L'absence de formalités médicales est la seule caractéristique attestée sur la totalité des contrats de prévoyance de notre comparateur. Aucun questionnaire de santé, aucune surprime médicale, aucun refus lié à l'état de santé, et l'état de santé n'entre pas dans le calcul de la cotisation. C'est un point décisif pour un profil qui serait pénalisé ailleurs.
Qui reçoit le capital
Deux règles distinctes, selon l'événement.
En cas de perte totale et irréversible d'autonomie, le capital est versé à l'assuré lui-même. Il n'y a pas de clause bénéficiaire pour cette garantie.
En cas de décès, le capital est versé aux personnes que vous avez désignées : c'est ce qu'on appelle la clause bénéficiaire. Sur une partie des contrats, une clause par défaut est proposée. Elle désigne le conjoint de l'adhérent non séparé de corps judiciairement ou le partenaire de PACS, à défaut les enfants nés ou à naître, vivants ou représentés par parts égales, à défaut les héritiers par parts égales.
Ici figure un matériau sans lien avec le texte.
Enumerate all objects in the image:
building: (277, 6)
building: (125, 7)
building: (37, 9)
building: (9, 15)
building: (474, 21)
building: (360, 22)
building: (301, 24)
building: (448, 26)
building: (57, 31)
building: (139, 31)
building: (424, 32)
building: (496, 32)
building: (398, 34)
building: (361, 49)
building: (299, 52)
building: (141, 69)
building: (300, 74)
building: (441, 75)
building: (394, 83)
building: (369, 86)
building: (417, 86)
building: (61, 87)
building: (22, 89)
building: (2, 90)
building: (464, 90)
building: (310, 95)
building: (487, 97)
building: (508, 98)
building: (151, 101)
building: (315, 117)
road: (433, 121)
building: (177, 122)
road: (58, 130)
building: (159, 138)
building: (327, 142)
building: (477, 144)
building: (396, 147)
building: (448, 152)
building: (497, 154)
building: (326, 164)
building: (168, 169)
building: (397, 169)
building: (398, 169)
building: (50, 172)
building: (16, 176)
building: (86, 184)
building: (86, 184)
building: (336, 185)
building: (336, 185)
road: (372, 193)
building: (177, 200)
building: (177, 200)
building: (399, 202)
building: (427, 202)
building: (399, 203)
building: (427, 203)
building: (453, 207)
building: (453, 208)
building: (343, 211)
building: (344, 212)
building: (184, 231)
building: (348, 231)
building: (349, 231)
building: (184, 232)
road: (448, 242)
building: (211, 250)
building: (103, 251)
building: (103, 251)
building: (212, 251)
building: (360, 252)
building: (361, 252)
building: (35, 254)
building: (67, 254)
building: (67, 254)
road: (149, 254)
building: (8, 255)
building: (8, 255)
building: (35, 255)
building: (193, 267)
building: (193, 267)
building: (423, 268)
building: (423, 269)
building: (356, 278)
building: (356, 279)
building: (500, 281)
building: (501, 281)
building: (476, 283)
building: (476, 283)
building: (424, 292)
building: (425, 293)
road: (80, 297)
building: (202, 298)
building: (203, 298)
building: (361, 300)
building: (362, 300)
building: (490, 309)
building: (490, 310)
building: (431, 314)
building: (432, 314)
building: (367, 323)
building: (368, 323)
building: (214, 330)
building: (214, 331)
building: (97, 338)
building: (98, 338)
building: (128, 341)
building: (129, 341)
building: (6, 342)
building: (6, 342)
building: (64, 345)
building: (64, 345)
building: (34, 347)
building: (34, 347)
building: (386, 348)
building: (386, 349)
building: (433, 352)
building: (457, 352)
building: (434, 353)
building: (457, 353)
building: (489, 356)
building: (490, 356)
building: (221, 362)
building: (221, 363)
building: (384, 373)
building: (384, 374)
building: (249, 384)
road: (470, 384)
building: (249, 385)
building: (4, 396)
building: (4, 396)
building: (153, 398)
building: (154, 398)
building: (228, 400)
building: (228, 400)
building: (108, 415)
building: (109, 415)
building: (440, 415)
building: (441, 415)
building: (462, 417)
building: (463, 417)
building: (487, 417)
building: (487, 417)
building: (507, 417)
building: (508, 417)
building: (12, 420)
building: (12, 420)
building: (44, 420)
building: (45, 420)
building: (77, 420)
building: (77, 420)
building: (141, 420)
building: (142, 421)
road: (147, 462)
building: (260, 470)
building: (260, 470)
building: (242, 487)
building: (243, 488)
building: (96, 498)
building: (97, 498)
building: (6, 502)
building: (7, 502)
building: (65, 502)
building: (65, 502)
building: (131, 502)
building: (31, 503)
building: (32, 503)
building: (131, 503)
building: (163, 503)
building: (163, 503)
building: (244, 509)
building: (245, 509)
Une désignation libre est possible sur ces mêmes contrats. Elle se fait par écrit sur papier libre, en précisant pour chaque bénéficiaire le nom, le nom de naissance, tous les prénoms, la date et le lieu de naissance, l'adresse complète, le rang et la quote-part, ainsi que les bénéficiaires subséquents. Sur une des garanties capital, la notice ne comporte ni clause type ni formalités de désignation : la clause par défaut ci-dessus n'est donc pas un acquis de l'ensemble des contrats.
Ce que dit la fiscalité
Les documents des trois garanties capital présentent le capital décès accidentel comme exonéré de droits de succession, avec la réserve expresse « dans les limites fiscales en vigueur ».
Cette réserve compte. Ces limites relèvent de la réglementation fiscale applicable au moment du décès, pas des conditions du contrat. Aucun plafond chiffré et aucune référence au Code général des impôts ne figure dans les documents contractuels.
Souscrire et déclarer
| Étape | Ce qu'il faut savoir |
|---|---|
| Date d'effet | Au plus tôt le 3ᵉ jour suivant la réception de la demande d'adhésion signée, sous réserve de l'encaissement de la première cotisation |
| Durée initiale | 12 mois, avec tacite reconduction annuelle |
| Renonciation | 14 jours calendaires révolus, sans motif ni pénalité |
| Cotisation | À partir de 3,36 € par mois sur deux garanties, 6,62 € par mois sur la troisième |
| Facteurs de tarification | Montant de capital choisi et âge de l'assuré, jamais l'état de santé |
| Déclaration du sinistre | 1 mois suivant le décès ou la reconnaissance de la perte d'autonomie |
| Prescription | 2 ans à partir de l'événement, portée à 10 ans lorsque les bénéficiaires sont les ayants droit de l'assuré décédé |
La tarification suit deux logiques selon la garantie : par tranche d'âge sur deux formules, avec une tranche 18-64 ans et une tranche 65-75 ans, et à tarif unique 18-75 ans sur la troisième.
Les justificatifs varient. Une partie des contrats demande l'extrait d'acte de décès et un certificat médical précisant la cause exacte du décès. Une autre partie exige en plus le certificat détaillant les circonstances de l'accident, un extrait d'acte de naissance de moins de 3 mois, un acte de notoriété ou une attestation de non-séparation de corps du conjoint survivant, la copie de la pièce d'identité de chaque bénéficiaire, le procès-verbal de police ou de gendarmerie et les coordonnées bancaires des bénéficiaires. Pour une perte totale d'autonomie, il faut sur la totalité des garanties un certificat médical précisant la cause et la nature de l'invalidité et le besoin d'assistance d'une tierce personne, le justificatif d'attribution d'une pension d'invalidité de 3ᵉ catégorie, et les éléments justifiant du caractère accidentel.
Les notices ne fixent aucun délai de versement du capital : aucune date ne peut donc être annoncée à l'avance.